On y retrouve avec plaisir tout ce qui fait le sel du genre : des paysages arides, magnifiés par une photographie soignée ; des plans larges qui laissent respirer le décor ; une musique qui accompagne plus qu’elle ne souligne (une pensée pour les légères notes de guitare acoustique qui viennent sublimer une scène importante)... Même des gueules de cinéma qui semblent sorties d’un autre temps.
Le film ne cherche pas à singer le western classique, mais dialogue avec lui : il dépoussière le genre sans le vider de sa substance.
Là où certains y voient un récit programmatique, j’y ai trouvé une aventure étonnamment agréable à suivre : drôle, absurde par moments, parfois même poétique. Le film avance avec une forme de liberté rare, assumant ses détours et ses ruptures de ton, tout en restant assez cohérent avec les règles de son univers. Cette fantaisie, loin d’affaiblir le propos, lui donne au contraire une identité singulière.
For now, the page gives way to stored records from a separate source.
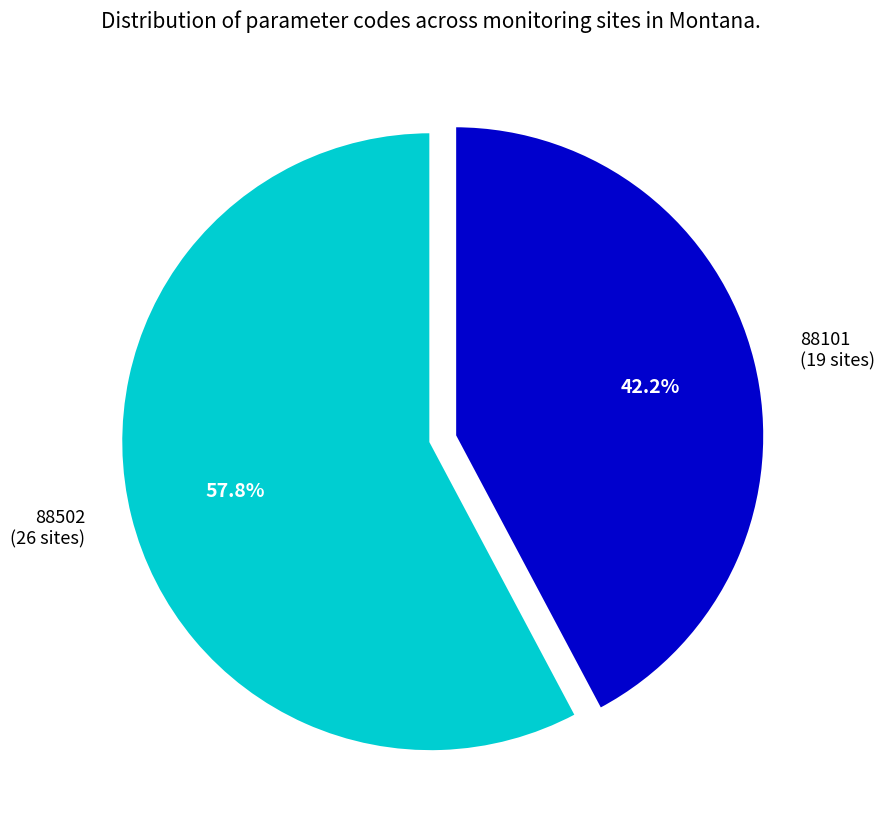

Which category has the smallest portion of the pie?

88101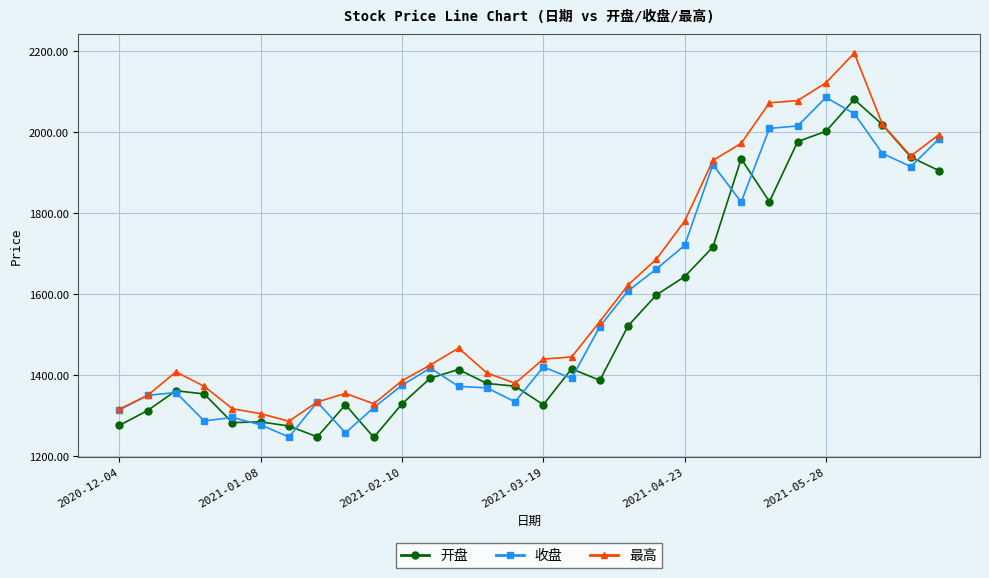

At how many categories does at least one series exceed 1768?

10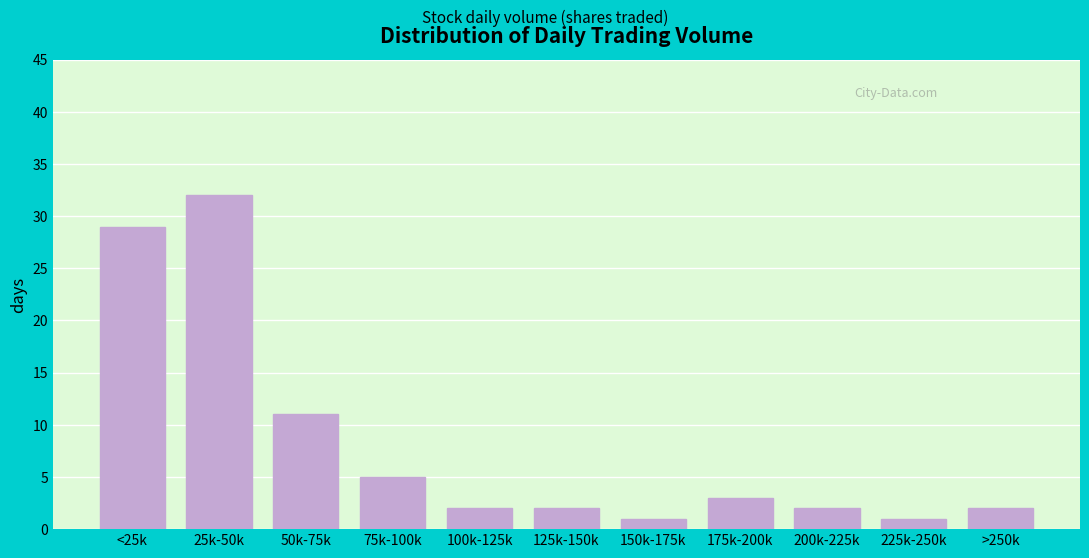

Reading right to left, extract all data points from this chart.

>250k=2	225k-250k=1	200k-225k=2	175k-200k=3	150k-175k=1	125k-150k=2	100k-125k=2	75k-100k=5	50k-75k=11	25k-50k=32	<25k=29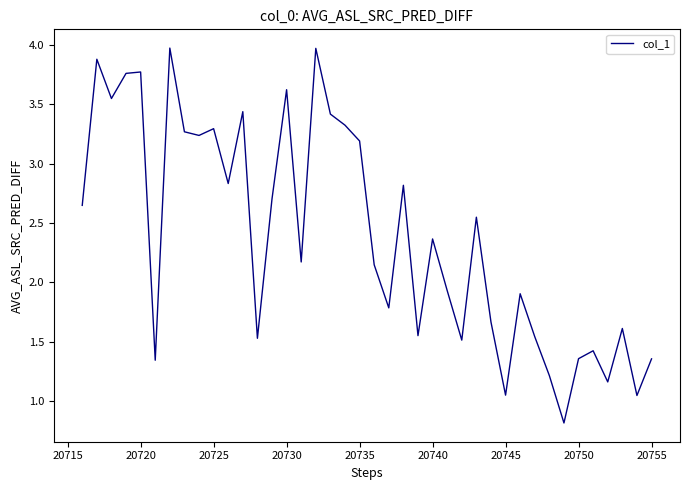

What is the greatest value displayed?

4.0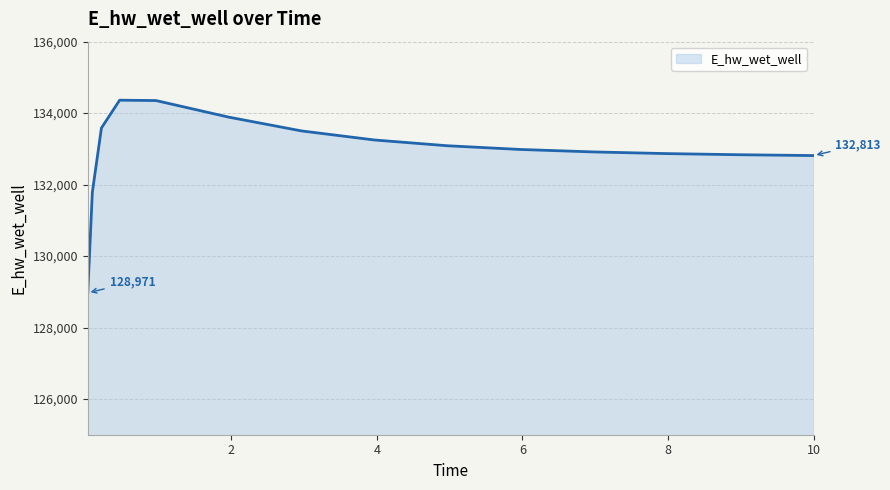

What is the average value?

132933.7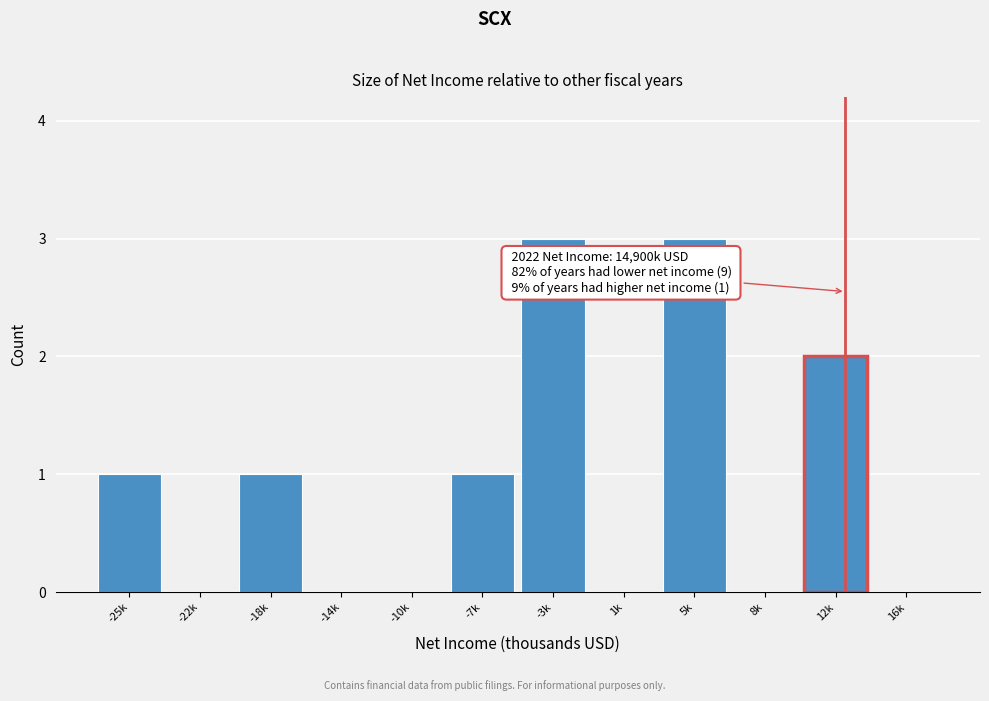

Reading left to right, what are all the values shown in this chart?

-25k=1	-22k=0	-18k=1	-14k=0	-10k=0	-7k=1	-3k=3	1k=0	5k=3	8k=0	12k=2	16k=0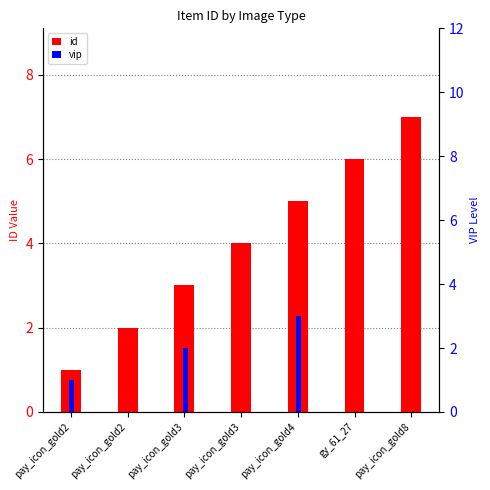

Which series has the widest spread of values?

id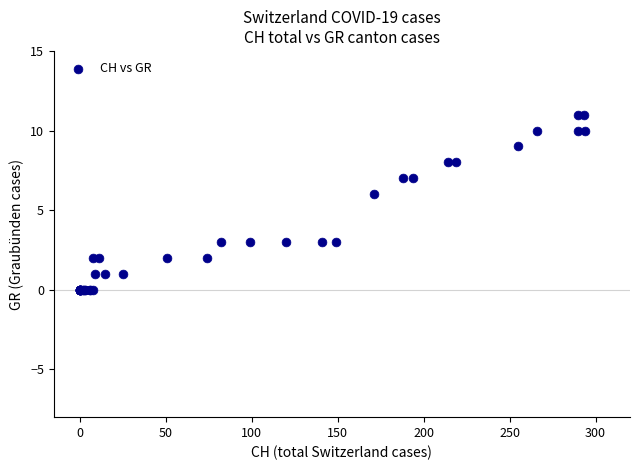

What Y value in the scatter plot is closest to 5?

6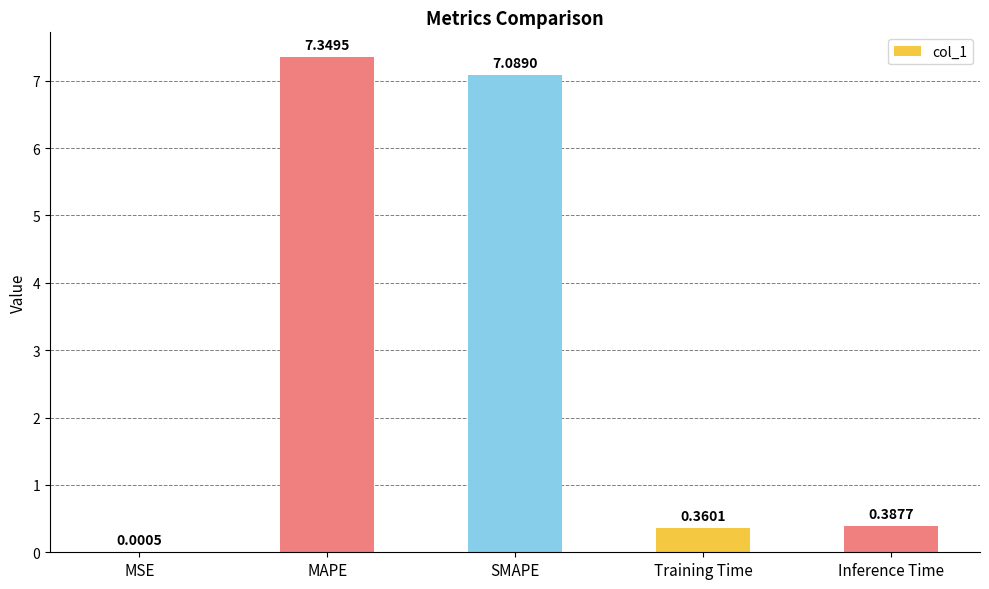

What is the sum of all values?

15.2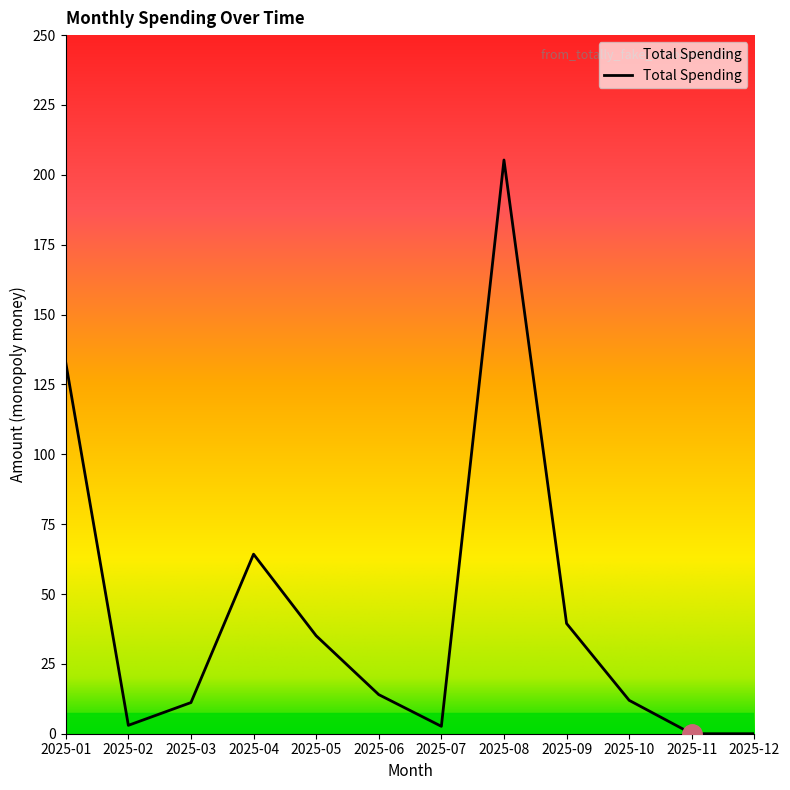

What is the difference between the second highest and second lowest values?

132.8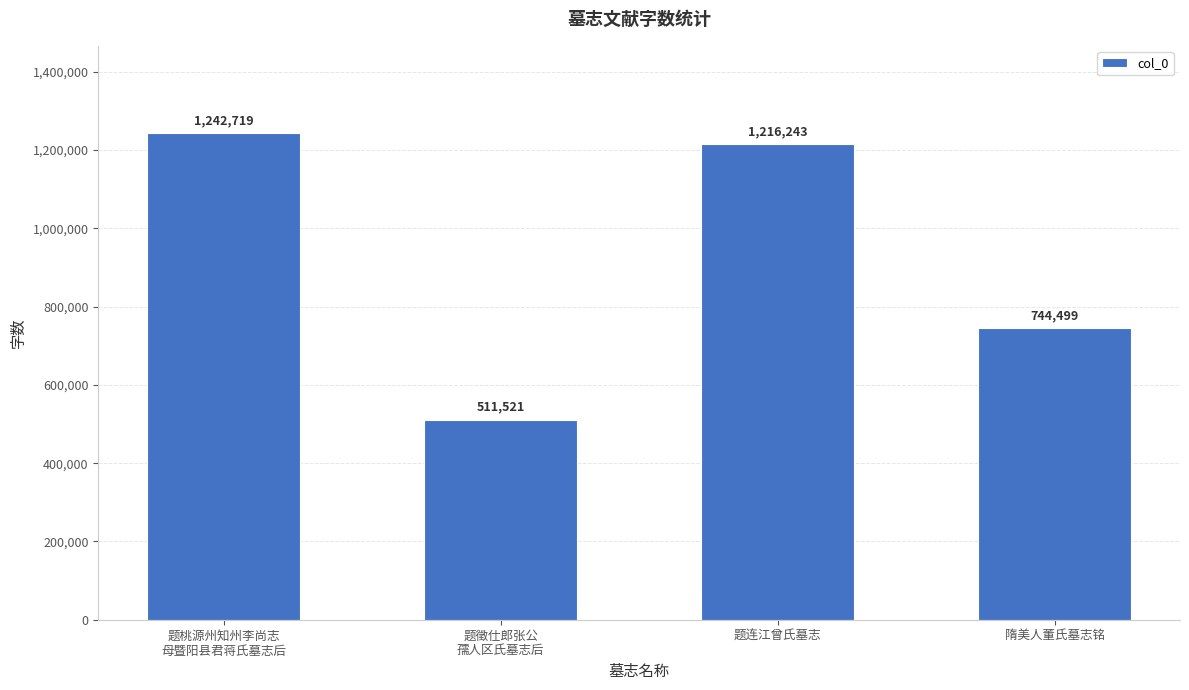

At which category does the chart reach its peak across all series?

题桃源州知州李尚志
母暨阳县君蒋氏墓志后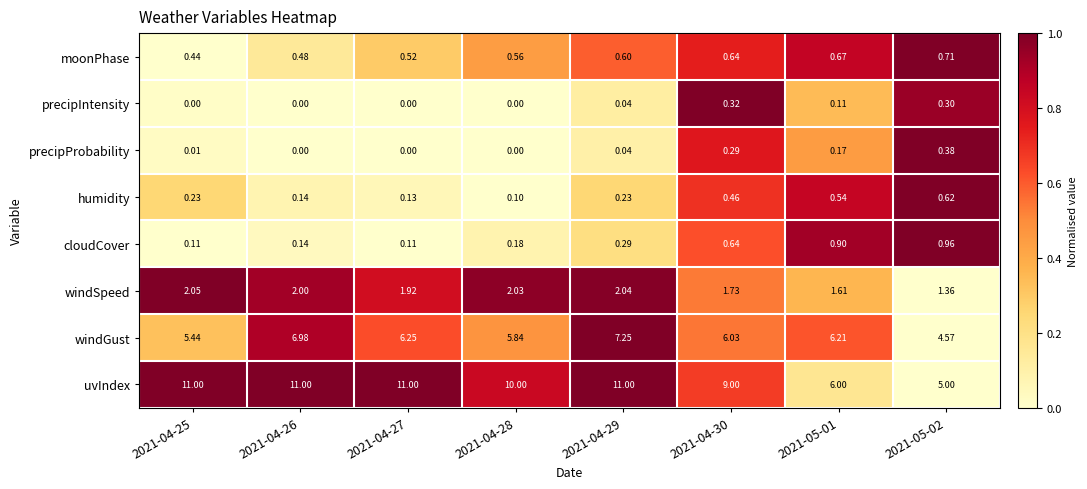

At 2021-05-02, list the series in order from smallest to largest.

precipIntensity, precipProbability, humidity, moonPhase, cloudCover, windSpeed, windGust, uvIndex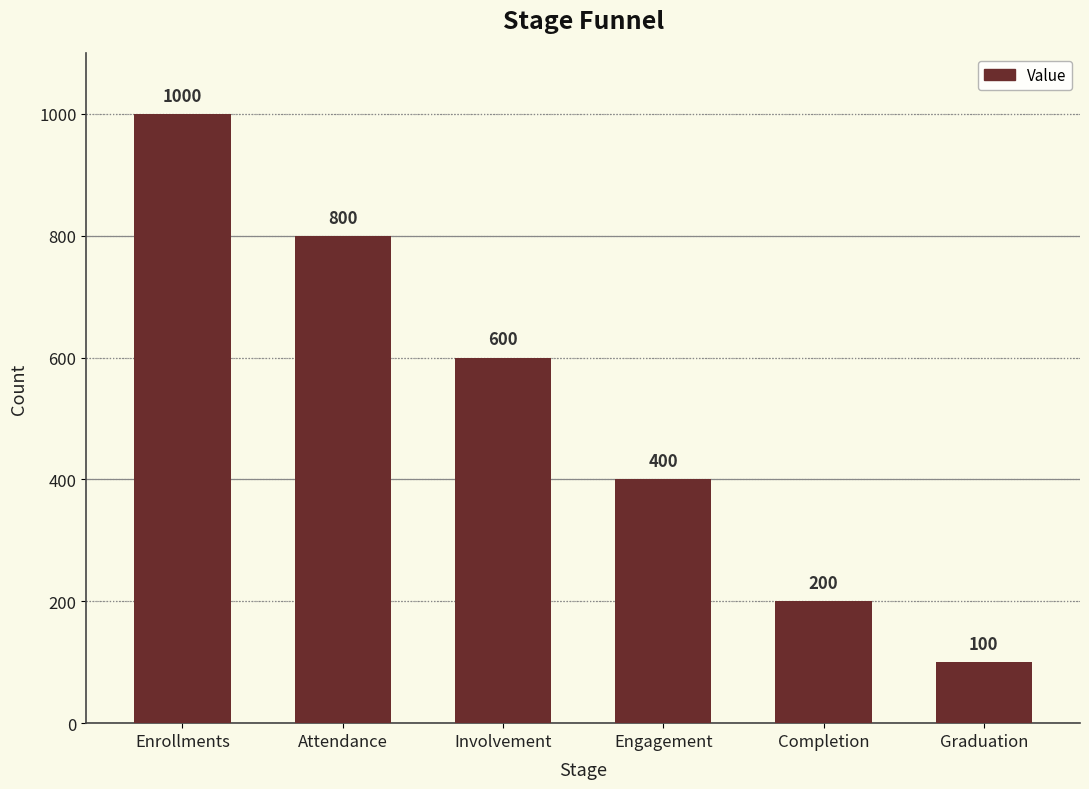

What is the maximum value shown in the chart?

1000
Nadia excelle dans son rôle, mais ce sont aussi les personnages secondaires qui font la richesse du film. Tous existent pleinement, avec une présence parfois discrète mais toujours juste, rappelant cette capacité qu’avaient les frères Coen à faire exister tout un monde en quelques scènes. À ce titre, le film m'a rappelé le très bon La Ballade de Buster Scruggs, dans son goût pour l’absurde, la cruauté douce et le burlesque latent.
Seule réserve, peut-être, autour de la fuite des deux protagonistes autour de la fin de la première heure du film. À force d’étirer cette errance, le récit perd légèrement en tension et en relief. Cette portion tire un peu sur la longueur et paraît plus fade que le reste, comme si le film hésitait momentanément sur la direction à prendre avant de retrouver son souffle.
Oui, le film préfère l’atmosphère au spectaculaire, le décalage à l’efficacité narrative pure. Mais c’est précisément ce qui le rend précieux. On sent un amour sincère du genre, une envie de jouer avec ses codes plutôt que de les cocher, et surtout une audace formelle devenue assez rare (du moins dans le peu de cinéma auquel je suis exposé).
Un western... comme on n’en fait plus ?
A la fois respectueux et joueur, porté par une vraie vision. Rien que pour ça, le voyage mérite largement d’être tenté.